At Shippo, we think of code quality from three different points of view. One of them is the orthodox definition of code quality, but we have expanded on code quality with a couple of points of views of our own.
Is the Code Functional?
The first and foremost category of quality for engineers is the mainstream definition of quality: “Did the code work as designed?” Most quality assurance practices address functional quality by identifying defects in code.
Defects are cheapest to address when found early. For that reason, unit testing is very important. At Shippo, we focus our unit testing on functional testing. Instead of testing whether the code behaves as coded, we focus on whether the code behaves as the user would expect. We try to use mock objects only when we must, such as in stubbing out an external dependency.

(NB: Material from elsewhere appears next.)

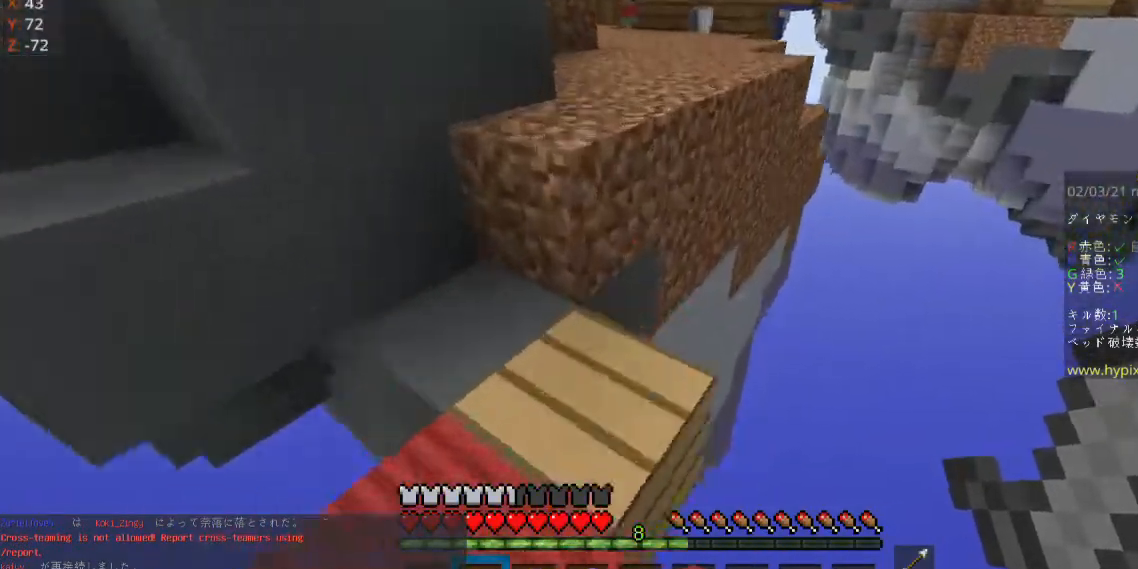
{"keys": ["w"], "mouse": [], "events": [[100, "space", "down"], [167, "a", "down"], [367, "space", "up"], [400, "a", "up"]]}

In our legacy codebase in Python, an interpreted language, the engineers rightly wanted to focus on code coverage. For an interpreted language, code coverage can help ensure that each line of code has been exercised and does not contain syntax errors. With a compiled language like Go, which is the language we are using in our new platform, we have the advantage that syntax errors are caught by the compiler. This allows us to focus on functional testing, which is a hybrid of unit testing in that the test focuses on a functional unit, a function, and black box testing where we exercise the function as the caller without mocking any internals. To help us perform functional testing without mock objects, we maintain a seed database that reflects the database schema and contains the data definitions that we would expect in production. This seed database provides the initial data set for any local and integration testing environments.
Besides unit testing, engineers also perform manual developer end-to-end testing. This end-to-end testing is performed to ensure that when we integrate different pieces of code, the code behaves as expected. It is in manual integration testing that we test some tricky combinations. Sometimes we find that the new code does not play well with old state, or with old code, which is a transient problem that happens during deployment.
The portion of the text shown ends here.